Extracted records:
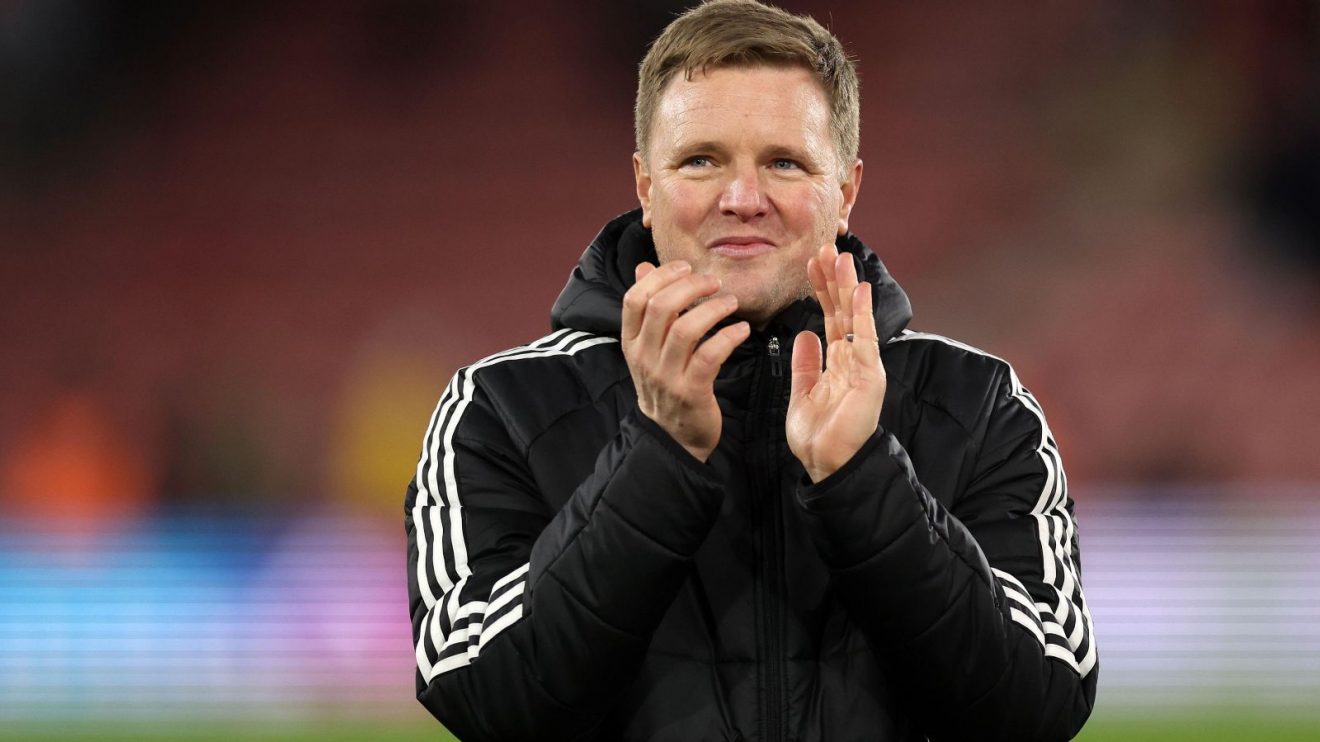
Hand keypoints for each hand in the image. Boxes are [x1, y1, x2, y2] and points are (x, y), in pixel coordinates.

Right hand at [622, 260, 750, 461]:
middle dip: (691, 286)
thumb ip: (648, 307)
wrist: (673, 436)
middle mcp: (644, 358)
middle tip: (714, 282)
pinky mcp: (690, 392)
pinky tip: (742, 329)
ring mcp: (666, 376)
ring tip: (731, 302)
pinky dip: (728, 337)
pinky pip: (710, 356)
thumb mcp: (648, 347)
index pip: (635, 299)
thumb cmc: (666, 383)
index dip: (660, 276)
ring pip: (685, 329)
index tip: (686, 267)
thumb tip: (644, 267)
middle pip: (661, 308)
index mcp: (631, 342)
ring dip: (713, 309)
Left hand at [787, 243, 886, 481]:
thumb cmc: (819, 436)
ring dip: (847, 286)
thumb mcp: (803, 392)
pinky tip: (858, 288)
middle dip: (833, 279)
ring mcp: (865, 366)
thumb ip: (805, 363)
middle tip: (824, 247)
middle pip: (843, 311)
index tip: (812, 263)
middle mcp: (854, 359)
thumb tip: (804, 333)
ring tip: (839, 256)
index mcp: (838, 362)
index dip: (822, 290)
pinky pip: (865, 339)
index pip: (830, 317)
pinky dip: (863, 313)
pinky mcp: (870, 377)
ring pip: (855, 318)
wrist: (828, 466)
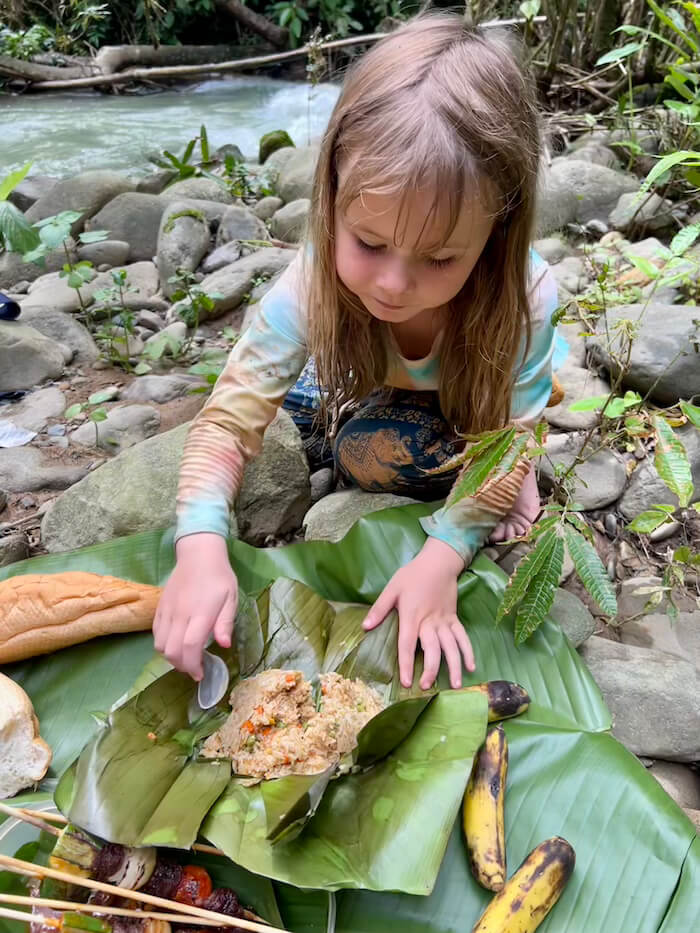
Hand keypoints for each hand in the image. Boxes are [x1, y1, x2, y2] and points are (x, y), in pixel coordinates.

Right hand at [153, 533, 237, 680]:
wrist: (198, 554)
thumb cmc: (219, 577)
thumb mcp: (231, 598)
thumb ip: (225, 623)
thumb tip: (224, 645)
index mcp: (200, 613)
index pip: (190, 647)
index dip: (193, 665)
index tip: (201, 674)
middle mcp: (180, 614)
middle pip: (172, 651)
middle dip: (183, 666)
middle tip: (195, 668)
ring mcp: (167, 611)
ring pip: (160, 645)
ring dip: (171, 658)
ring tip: (186, 657)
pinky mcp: (159, 607)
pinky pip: (155, 633)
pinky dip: (163, 645)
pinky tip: (176, 643)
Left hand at [363, 537, 474, 690]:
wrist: (438, 562)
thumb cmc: (412, 575)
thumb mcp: (392, 588)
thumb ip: (379, 609)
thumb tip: (365, 627)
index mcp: (411, 615)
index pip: (407, 644)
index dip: (406, 664)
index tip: (407, 682)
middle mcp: (429, 621)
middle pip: (432, 649)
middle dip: (431, 670)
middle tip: (426, 687)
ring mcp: (444, 620)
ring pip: (452, 646)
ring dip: (455, 666)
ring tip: (456, 686)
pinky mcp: (454, 618)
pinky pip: (463, 637)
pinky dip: (468, 651)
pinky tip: (471, 667)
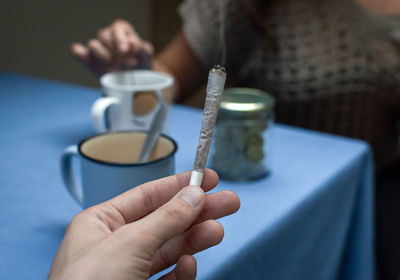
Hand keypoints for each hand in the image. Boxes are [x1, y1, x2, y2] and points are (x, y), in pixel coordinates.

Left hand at [48, 169, 239, 279]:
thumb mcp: (130, 243)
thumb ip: (166, 218)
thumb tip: (194, 194)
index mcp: (100, 223)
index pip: (147, 195)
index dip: (179, 185)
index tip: (207, 178)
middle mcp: (113, 245)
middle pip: (165, 221)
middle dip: (196, 212)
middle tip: (227, 202)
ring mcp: (126, 271)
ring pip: (169, 249)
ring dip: (194, 240)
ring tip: (217, 231)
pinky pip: (167, 277)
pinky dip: (180, 272)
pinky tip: (188, 266)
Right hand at [71, 19, 153, 75]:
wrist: (134, 83)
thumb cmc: (141, 65)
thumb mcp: (147, 57)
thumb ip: (143, 48)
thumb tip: (132, 43)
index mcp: (122, 30)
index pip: (117, 27)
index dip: (121, 39)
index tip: (126, 51)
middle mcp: (108, 36)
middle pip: (104, 35)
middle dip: (114, 50)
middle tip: (125, 63)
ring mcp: (97, 47)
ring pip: (93, 44)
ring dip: (104, 56)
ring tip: (115, 66)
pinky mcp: (89, 59)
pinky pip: (77, 51)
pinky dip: (81, 55)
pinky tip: (88, 60)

WHAT YOU HAVE TO DO:
Set the pictures aside and retype exactly the lines above from the line with "ring pip: (160, 645)" to the line with "ring pip: (169, 249)", both included, adding no others.

EXERCISE SOLUTION:
ring pip: (160, 645)
ring dip: (171, 658)
ring tip: (186, 657)
pinky mcp: (159, 607)
pinky pip: (155, 633)
pinky dip: (163, 645)
pinky tip: (176, 643)
Left hand at [363, 537, 474, 690]:
wrist: (438, 562)
thumb cmc: (412, 575)
thumb mcp: (392, 588)
thumb ip: (379, 609)
thumb tip: (365, 627)
index mcp: (411, 615)
index pip: (407, 644)
index dip: (406, 664)
index tip: (407, 682)
middle mcp: (429, 621)
middle pip: (432, 649)
middle dip: (431, 670)
middle tip: (426, 687)
ring mcp: (444, 620)
ring pip: (452, 646)
ring dip: (455, 666)
ring tip: (456, 686)
pinky mcp: (454, 618)
pinky pip: (463, 637)
pinky dip: (468, 651)
pinky tip: (471, 667)
Hand keypoints for each hand in the image. Boxes are [x1, y1, x2, y2] and points are (x, y), in pixel coordinates.

Left hand at [48, 169, 239, 279]:
thumb mcp: (130, 243)
thumb ip: (166, 218)
thumb tip: (194, 194)
index mcp: (100, 223)
index pip: (147, 195)
index dip: (179, 185)
index tip: (207, 178)
middle mcp: (113, 245)
middle pip: (165, 221)
middle dip: (196, 212)
middle tip: (227, 202)
ring mcp: (126, 271)
ring pip: (169, 249)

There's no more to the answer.